Wu Yan, a 48-year-old Singaporean woman, was the syndicate’s hostage. She was losing on the Solaire Casino baccarat tables when two Malaysian suspects befriended her.

They invited Wu to Manila’s City of Dreams Casino under the guise that it has friendlier baccarat tables. However, they took her to a nondescript condo in a taxi, where she was held for the next four days.

Heavy Ransom for Ms. Wu

According to Reuters, the kidnappers demanded US$180,000 for her safe return. Police played along long enough for the country’s Anti-Kidnapping Group (AKG) to trace the taxi and find the condo. Authorities didn’t found any weapons on the scene, but they did collect video clips of other kidnappings.

“The syndicates would show relatives these video clips,” said Senior Supt Dumlao.

“They used guns and beat the victims so that the families would give in immediately. Ms Wu Yan was not recorded, but she was beaten when she was speaking to her family.”

Kidnapping is a Heavy Problem in the Philippines

This is the 11th high-profile kidnapping by the criminal syndicate since 2015.

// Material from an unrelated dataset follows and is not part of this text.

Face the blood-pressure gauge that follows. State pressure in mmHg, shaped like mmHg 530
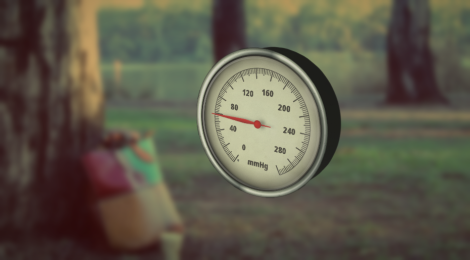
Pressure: mmHg 60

“The group was believed to be responsible for a series of kidnapping incidents perpetrated against foreign nationals who are high roller casino players in recent months,” said Justice Undersecretary Erickson Balmes.

Manila police detailed a syndicate that worked in groups of four and coerced victims to visit other casinos with them. But this was merely a ploy to win over the victims’ trust.

“We are really looking into this because of so many similar incidents at the casinos,” Dumlao explained. “Tourists should be aware [of strangers] and not entertain anybody who approaches you wanting to be friends at casinos.”